After the students had started writing their pieces, we went through many important stages of writing with editing many drafts. Throughout the process it was beneficial for my students to take all they had learned and mix it together, asking questions, helping each other determine answers and finding ways around what they weren’t sure how to say.

Franklin County's Rachel Medina found a new way to help her Spanish students with their presentational writing skills. Students were asked to write original children's stories or adapt an existing one with a new twist. Submitted photo by Kate Boyle

Franklin County’s Rachel Medina found a new way to help her Spanish students with their presentational writing skills. Students were asked to write original children’s stories or adapt an existing one with a new twist.
Submitted photo by Kate Boyle

Finally the day came where the final products were submitted to be sent to Norton’s. I graded each story and it is hands down one of the most enjoyable things I’ve graded. The creativity of many of the one-of-a-kind stories students submitted was phenomenal.

We sent the books over to Norton’s and I checked back a few weeks later. Amy Kovacs, a medical receptionist coordinator at Norton’s, said, “The families were enjoying the books, often laughing while reading them.” I can say it was hard for me to let some of the books go. Some of the students even hand colored the pages.

This project promoted interdisciplinary learning. Crafting the children’s stories helped reinforce the English/language arts production and distribution of writing standards. Students produced clear and coherent writing appropriate to the task, purpose and audience (writing standard 4), and they strengthened their stories by revising and editing what was most significant for the specific purpose and audience (writing standard 5).

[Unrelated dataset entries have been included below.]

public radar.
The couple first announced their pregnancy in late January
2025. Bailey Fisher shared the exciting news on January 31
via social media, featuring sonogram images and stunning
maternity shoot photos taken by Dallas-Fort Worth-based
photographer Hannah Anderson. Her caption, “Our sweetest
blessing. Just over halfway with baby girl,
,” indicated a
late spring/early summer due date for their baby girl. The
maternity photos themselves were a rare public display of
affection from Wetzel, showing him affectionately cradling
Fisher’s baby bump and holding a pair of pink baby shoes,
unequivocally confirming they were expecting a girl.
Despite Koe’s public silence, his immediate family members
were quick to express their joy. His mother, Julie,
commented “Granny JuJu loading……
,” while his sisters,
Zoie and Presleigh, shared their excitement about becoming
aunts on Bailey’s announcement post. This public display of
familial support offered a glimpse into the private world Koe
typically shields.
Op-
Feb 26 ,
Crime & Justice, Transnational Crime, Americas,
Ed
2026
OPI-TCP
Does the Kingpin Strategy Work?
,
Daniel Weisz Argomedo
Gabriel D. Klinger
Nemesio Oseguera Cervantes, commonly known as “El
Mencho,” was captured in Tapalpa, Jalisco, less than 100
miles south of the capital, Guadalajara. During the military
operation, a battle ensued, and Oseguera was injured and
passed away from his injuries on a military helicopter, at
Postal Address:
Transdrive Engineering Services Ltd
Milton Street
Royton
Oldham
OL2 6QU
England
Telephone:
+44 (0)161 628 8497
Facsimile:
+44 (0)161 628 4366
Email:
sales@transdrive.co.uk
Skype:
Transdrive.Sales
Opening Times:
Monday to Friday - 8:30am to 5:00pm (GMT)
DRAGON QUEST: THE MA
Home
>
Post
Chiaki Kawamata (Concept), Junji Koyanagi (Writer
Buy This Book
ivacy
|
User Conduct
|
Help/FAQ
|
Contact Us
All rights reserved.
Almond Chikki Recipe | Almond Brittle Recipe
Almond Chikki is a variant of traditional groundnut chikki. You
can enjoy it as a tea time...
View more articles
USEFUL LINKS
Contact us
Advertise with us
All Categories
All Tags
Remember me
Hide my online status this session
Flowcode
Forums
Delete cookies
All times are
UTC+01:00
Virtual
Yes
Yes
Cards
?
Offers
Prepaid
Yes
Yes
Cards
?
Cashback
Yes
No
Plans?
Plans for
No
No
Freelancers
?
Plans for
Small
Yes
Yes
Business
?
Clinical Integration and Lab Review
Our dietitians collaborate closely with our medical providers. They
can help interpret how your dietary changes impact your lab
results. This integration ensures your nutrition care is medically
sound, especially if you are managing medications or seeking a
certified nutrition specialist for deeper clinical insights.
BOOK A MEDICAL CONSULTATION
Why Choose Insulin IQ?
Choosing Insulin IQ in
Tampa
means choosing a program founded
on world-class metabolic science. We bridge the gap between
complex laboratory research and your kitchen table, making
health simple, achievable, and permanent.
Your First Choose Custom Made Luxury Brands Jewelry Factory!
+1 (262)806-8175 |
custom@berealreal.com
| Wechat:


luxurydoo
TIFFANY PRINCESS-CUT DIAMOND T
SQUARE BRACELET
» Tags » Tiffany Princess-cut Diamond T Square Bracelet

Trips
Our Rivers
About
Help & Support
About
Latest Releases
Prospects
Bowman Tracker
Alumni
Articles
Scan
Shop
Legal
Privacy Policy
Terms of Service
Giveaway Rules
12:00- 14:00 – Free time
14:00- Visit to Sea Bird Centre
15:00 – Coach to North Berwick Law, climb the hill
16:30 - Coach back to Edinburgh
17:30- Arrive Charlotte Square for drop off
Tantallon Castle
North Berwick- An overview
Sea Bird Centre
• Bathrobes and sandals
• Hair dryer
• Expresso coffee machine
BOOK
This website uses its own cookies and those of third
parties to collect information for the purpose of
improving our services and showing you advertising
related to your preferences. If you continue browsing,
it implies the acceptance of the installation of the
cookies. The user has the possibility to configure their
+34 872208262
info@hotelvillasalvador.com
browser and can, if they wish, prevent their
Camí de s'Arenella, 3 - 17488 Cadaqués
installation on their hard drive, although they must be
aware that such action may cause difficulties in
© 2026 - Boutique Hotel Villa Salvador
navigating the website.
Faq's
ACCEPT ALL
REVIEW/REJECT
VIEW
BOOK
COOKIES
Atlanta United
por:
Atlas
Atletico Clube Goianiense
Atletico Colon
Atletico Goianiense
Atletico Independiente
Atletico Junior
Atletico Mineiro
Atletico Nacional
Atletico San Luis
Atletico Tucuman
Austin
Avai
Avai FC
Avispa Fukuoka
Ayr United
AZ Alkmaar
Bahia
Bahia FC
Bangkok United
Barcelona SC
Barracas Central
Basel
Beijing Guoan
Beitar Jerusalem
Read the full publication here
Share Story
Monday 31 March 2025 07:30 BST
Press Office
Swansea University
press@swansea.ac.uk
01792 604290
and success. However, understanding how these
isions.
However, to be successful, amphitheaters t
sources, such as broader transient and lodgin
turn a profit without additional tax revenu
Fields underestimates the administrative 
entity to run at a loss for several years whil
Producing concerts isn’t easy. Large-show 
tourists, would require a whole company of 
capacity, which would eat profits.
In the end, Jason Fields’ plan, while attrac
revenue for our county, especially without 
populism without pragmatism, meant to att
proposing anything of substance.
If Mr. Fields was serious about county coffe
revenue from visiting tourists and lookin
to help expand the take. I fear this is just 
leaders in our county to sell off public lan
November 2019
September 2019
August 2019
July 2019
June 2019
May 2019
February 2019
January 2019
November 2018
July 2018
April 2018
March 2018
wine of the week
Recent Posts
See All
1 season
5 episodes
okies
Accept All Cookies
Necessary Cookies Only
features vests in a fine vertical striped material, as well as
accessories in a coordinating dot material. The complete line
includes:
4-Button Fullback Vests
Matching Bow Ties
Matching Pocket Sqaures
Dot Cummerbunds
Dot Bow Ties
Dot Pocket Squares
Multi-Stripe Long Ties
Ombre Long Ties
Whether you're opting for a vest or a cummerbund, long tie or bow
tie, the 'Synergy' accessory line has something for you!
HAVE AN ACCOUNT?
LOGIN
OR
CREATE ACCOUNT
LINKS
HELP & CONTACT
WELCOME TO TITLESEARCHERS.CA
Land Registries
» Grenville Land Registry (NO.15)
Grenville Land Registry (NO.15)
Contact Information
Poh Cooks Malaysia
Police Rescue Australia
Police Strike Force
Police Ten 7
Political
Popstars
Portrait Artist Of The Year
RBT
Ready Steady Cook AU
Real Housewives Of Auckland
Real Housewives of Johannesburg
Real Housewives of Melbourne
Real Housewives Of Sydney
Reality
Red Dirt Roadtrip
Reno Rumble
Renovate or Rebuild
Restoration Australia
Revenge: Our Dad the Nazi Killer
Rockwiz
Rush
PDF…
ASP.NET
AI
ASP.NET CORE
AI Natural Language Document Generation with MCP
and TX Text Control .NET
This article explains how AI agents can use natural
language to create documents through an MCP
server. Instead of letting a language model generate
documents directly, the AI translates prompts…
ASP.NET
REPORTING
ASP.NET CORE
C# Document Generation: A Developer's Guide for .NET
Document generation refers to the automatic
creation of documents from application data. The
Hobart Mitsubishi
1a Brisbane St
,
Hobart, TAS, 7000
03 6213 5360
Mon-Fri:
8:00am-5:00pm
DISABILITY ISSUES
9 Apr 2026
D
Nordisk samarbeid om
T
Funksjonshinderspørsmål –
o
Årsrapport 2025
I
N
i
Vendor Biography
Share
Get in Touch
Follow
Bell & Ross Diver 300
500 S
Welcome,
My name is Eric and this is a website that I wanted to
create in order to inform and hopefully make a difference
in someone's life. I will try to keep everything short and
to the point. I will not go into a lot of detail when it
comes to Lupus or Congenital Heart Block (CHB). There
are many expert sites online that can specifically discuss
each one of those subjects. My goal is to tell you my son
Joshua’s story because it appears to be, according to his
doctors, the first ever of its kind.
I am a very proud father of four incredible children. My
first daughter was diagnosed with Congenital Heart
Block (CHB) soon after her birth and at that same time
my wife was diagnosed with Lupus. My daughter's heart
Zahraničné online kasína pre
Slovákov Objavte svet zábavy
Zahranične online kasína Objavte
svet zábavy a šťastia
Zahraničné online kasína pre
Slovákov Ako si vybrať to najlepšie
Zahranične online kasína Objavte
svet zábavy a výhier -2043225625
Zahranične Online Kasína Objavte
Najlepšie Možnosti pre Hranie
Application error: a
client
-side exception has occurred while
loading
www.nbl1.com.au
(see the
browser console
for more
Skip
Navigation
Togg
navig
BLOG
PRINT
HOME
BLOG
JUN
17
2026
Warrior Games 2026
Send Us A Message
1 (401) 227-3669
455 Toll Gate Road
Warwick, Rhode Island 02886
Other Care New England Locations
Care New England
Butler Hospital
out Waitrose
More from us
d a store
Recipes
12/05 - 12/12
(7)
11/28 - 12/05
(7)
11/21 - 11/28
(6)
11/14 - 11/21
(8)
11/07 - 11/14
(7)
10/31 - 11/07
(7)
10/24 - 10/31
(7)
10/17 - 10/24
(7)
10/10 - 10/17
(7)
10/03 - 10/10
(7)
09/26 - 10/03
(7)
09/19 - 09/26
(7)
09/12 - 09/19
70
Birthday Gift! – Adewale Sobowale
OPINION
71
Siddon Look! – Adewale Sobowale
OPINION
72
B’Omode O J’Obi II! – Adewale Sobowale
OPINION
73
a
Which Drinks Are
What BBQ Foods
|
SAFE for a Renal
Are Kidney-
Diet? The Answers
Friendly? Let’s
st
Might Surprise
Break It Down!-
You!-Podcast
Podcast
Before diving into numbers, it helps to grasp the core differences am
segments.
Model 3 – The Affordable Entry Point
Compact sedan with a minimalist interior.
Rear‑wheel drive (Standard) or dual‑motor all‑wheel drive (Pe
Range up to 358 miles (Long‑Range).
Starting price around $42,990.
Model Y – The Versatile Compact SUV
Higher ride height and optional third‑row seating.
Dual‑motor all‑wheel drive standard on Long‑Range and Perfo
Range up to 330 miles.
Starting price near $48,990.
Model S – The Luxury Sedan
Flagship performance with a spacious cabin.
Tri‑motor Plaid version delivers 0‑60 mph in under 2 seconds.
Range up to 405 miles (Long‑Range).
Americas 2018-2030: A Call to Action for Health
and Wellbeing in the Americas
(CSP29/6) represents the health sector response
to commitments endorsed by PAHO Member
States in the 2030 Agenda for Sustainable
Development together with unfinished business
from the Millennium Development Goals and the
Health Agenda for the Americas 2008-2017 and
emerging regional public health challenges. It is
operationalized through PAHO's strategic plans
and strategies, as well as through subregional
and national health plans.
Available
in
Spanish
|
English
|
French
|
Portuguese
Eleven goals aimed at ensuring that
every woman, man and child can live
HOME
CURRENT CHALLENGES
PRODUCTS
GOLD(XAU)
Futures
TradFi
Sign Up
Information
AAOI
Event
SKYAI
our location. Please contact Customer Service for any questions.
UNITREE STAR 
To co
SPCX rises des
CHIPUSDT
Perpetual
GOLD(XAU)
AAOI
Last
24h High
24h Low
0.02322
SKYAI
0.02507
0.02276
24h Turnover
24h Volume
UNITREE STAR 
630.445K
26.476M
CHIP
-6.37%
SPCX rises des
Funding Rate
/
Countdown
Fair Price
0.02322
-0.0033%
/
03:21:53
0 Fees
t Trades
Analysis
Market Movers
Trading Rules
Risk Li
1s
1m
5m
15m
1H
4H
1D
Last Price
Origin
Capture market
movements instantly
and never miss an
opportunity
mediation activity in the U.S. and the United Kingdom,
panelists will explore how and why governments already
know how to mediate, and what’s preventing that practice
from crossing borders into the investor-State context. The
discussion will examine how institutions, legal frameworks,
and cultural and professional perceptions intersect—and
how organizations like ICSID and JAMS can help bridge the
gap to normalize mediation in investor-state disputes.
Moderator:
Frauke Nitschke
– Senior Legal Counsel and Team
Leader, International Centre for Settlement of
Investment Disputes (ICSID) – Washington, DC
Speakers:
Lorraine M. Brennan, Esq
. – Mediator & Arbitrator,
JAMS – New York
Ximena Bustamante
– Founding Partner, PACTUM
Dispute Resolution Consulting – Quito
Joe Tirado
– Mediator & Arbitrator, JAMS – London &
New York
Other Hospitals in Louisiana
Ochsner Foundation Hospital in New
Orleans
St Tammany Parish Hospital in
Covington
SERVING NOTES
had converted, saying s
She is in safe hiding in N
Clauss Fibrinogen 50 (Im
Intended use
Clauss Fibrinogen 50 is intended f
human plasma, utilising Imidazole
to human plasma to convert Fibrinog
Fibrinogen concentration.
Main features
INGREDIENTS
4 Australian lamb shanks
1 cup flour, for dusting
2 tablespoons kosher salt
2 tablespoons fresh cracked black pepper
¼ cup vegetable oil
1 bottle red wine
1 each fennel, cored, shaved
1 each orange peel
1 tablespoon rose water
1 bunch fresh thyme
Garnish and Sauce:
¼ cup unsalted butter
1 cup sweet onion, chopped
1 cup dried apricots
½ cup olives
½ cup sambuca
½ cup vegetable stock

The project also helped strengthen language skills in Spanish.

Most importantly, this project gave students a sense of pride in their accomplishment by creating a finished product that someone else actually would be reading and enjoying. It gave them a sense of community by providing something not regularly found in waiting rooms.

 

Rachel Medina is a Spanish teacher at Western Hills High School and Bondurant Middle School (Franklin County).